- [Work task]: Write out every line of the data below exactly as given.
*** Opening Dataset records ***
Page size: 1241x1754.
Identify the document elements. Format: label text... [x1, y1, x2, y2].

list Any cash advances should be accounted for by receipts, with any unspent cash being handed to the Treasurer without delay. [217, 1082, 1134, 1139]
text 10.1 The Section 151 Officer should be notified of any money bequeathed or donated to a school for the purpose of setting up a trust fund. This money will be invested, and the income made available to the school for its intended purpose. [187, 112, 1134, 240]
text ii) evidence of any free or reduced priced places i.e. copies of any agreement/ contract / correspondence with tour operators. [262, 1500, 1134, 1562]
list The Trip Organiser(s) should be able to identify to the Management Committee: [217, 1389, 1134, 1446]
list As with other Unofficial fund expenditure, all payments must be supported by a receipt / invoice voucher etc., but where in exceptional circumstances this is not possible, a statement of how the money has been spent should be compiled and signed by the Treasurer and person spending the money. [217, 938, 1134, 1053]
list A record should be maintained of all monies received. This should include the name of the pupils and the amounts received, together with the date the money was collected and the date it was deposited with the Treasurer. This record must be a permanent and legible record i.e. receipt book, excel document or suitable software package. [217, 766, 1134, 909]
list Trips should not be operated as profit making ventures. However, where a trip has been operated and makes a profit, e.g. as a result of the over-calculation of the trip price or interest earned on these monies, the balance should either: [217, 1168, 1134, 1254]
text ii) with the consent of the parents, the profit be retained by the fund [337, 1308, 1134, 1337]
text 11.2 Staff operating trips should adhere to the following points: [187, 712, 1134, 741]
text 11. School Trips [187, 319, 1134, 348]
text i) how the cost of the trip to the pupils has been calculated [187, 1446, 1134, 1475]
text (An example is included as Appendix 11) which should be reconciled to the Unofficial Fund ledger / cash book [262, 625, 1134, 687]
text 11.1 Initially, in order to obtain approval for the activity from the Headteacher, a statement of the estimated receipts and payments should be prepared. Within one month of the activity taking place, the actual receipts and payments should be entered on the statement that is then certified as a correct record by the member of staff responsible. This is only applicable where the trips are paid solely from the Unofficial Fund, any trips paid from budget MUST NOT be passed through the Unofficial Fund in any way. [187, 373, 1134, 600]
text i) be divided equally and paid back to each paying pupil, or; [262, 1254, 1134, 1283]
*** Closing Dataset records ***
- [Task solution]:
Page size: 1241x1754.
Identify the document elements. Format: label text... [x1, y1, x2, y2].

list Any cash advances should be accounted for by receipts, with any unspent cash being handed to the Treasurer without delay. [217, 1082, 1134, 1139]
text 10.1 The Section 151 Officer should be notified of any money bequeathed or donated to a school for the purpose of setting up a trust fund. This money will be invested, and the income made available to the school for its intended purpose. [187, 112, 1134, 240]
text ii) evidence of any free or reduced priced places i.e. copies of any agreement/ contract / correspondence with tour operators. [262, 1500, 1134, 1562]
list The Trip Organiser(s) should be able to identify to the Management Committee: [217, 1389, 1134, 1446]
list As with other Unofficial fund expenditure, all payments must be supported by a receipt / invoice voucher etc., but where in exceptional circumstances this is not possible, a statement of how the money has been spent should be compiled and signed by the Treasurer and person spending the money. [217, 938, 1134, 1053]
list A record should be maintained of all monies received. This should include the name of the pupils and the amounts received, together with the date the money was collected and the date it was deposited with the Treasurer. This record must be a permanent and legible record i.e. receipt book, excel document or suitable software package. [217, 766, 1134, 909]
list Trips should not be operated as profit making ventures. However, where a trip has been operated and makes a profit, e.g. as a result of the over-calculation of the trip price or interest earned on these monies, the balance should either: [217, 1168, 1134, 1254]
text ii) with the consent of the parents, the profit be retained by the fund [337, 1308, 1134, 1337]
text 11.2 Staff operating trips should adhere to the following points: [187, 712, 1134, 741]
text 11. School Trips [187, 319, 1134, 348]
text i) how the cost of the trip to the pupils has been calculated [187, 1446, 1134, 1475]
text (An example is included as Appendix 11) which should be reconciled to the Unofficial Fund ledger / cash book [262, 625, 1134, 687]
text 11.1 Initially, in order to obtain approval for the activity from the Headteacher, a statement of the estimated receipts and payments should be prepared. Within one month of the activity taking place, the actual receipts and payments should be entered on the statement that is then certified as a correct record by the member of staff responsible. This is only applicable where the trips are paid solely from the Unofficial Fund, any trips paid from budget MUST NOT be passed through the Unofficial Fund in any way. [187, 373, 1134, 600]
text i) be divided equally and paid back to each paying pupil, or; [262, 1254, 1134, 1283]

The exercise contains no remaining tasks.